# [Task]
Please repeat every record below exactly as written, but leave out the pictures.
--- START ---
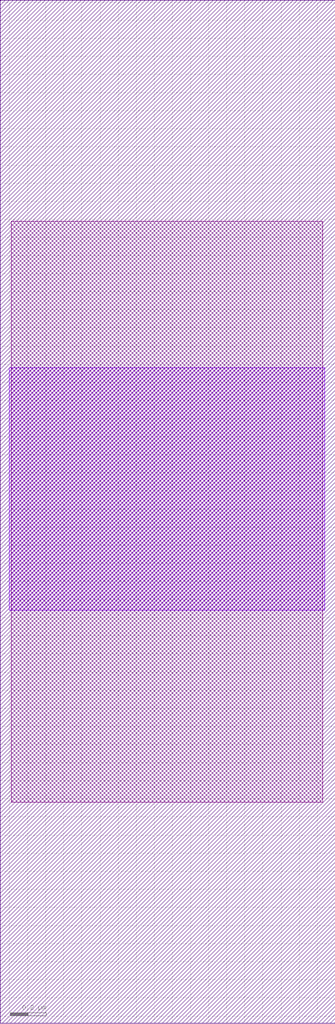
<source format=lef>
VERSION 5.7 ;
  NOWIREEXTENSIONATPIN ON ;
  DIVIDERCHAR "/" ;
  BUSBITCHARS "[]" ;
UNITS
  DATABASE MICRONS 200 ;
END UNITS

LAYER via2
  TYPE CUT ;
END via2

LAYER via
  TYPE CUT ;
END via

LAYER nwell
  TYPE MASTERSLICE ;
END nwell

LAYER via3
  TYPE CUT ;
END via3

LAYER pwell
  TYPE MASTERSLICE ;
END pwell

LAYER via4
  TYPE CUT ;
END via4

LAYER mcon
  TYPE CUT ;
END mcon

LAYER met6
  TYPE ROUTING ;
  WIDTH 0.030000 ;
  SPACING 0.040000 ;
  DIRECTION HORIZONTAL ;
END met6

LAYER met1
  TYPE ROUTING ;
  WIDTH 0.140000 ;
  SPACING 0.140000 ;
  DIRECTION HORIZONTAL ;
END met1

LAYER met3
  TYPE ROUTING ;
  WIDTH 0.300000 ;
  SPACING 0.300000 ;
  DIRECTION HORIZONTAL ;
END met3

LAYER met2
  TYPE ROUTING ;
  WIDTH 0.140000 ;
  SPACING 0.140000 ;
  DIRECTION HORIZONTAL ;
END met2

LAYER met4
  TYPE ROUTING ;
  WIDTH 0.300000 ;
  SPACING 0.300000 ;
  DIRECTION HORIZONTAL ;
END met4

LAYER met5
  TYPE ROUTING ;
  WIDTH 1.600000 ;
  SPACING 1.600000 ;
  DIRECTION HORIZONTAL ;
END met5

LAYER li1
  TYPE ROUTING ;
  WIDTH 0.170000 ;
  SPACING 0.170000 ;
  DIRECTION HORIZONTAL ;
END li1

MACRO sky130_hilas_DAC6TransistorStack01b
  CLASS BLOCK ;
  FOREIGN sky130_hilas_DAC6TransistorStack01b ;
  ORIGIN -0.150 1.740 ;
  SIZE 1.850 BY 5.650 ;
  OBS
      LAYER li1 ;
        RECT 0.210 -0.520 1.930 2.690 ;
      LAYER met1 ;
        RECT 0.200 0.540 1.940 1.880 ;
  END
END sky130_hilas_DAC6TransistorStack01b
END LIBRARY


</source>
--- END ---
# [Task solution]
<source format=lef>
VERSION 5.7 ;
  NOWIREEXTENSIONATPIN ON ;
  DIVIDERCHAR "/" ;
  BUSBITCHARS "[]" ;
UNITS
  DATABASE MICRONS 200 ;
END UNITS

LAYER via2
  TYPE CUT ;
END via2

LAYER via
  TYPE CUT ;
END via

LAYER nwell
  TYPE MASTERSLICE ;
END nwell

LAYER via3
  TYPE CUT ;
END via3

LAYER pwell
  TYPE MASTERSLICE ;
END pwell

LAYER via4
  TYPE CUT ;
END via4

LAYER mcon
  TYPE CUT ;
END mcon

LAYER met6
  TYPE ROUTING ;
  WIDTH 0.030000 ;
  SPACING 0.040000 ;
  DIRECTION HORIZONTAL ;
END met6

LAYER met1
  TYPE ROUTING ;
  WIDTH 0.140000 ;
  SPACING 0.140000 ;
  DIRECTION HORIZONTAL ;
END met1

LAYER met3
  TYPE ROUTING ;
  WIDTH 0.300000 ;
  SPACING 0.300000 ;
  DIRECTION HORIZONTAL ;
END met3

LAYER met2
  TYPE ROUTING ;
  WIDTH 0.140000 ;
  SPACING 0.140000 ;
  DIRECTION HORIZONTAL ;
END met2

LAYER met4
  TYPE ROUTING ;
  WIDTH 0.300000 ;
  SPACING 0.300000 ;
  DIRECTION HORIZONTAL ;
END met4

LAYER met5
  TYPE ROUTING ;
  WIDTH 1.600000 ;
  SPACING 1.600000 ;
  DIRECTION HORIZONTAL ;
END met5

LAYER li1
  TYPE ROUTING ;
  WIDTH 0.170000 ;
  SPACING 0.170000 ;
  DIRECTION HORIZONTAL ;
END li1

MACRO sky130_hilas_DAC6TransistorStack01b
  CLASS BLOCK ;
  FOREIGN sky130_hilas_DAC6TransistorStack01b ;
  ORIGIN -0.150 1.740 ;
  SIZE 1.850 BY 5.650 ;
  OBS
      LAYER li1 ;
        RECT 0.210 -0.520 1.930 2.690 ;
      LAYER met1 ;
        RECT 0.200 0.540 1.940 1.880 ;
  END
END sky130_hilas_DAC6TransistorStack01b
END LIBRARY


</source>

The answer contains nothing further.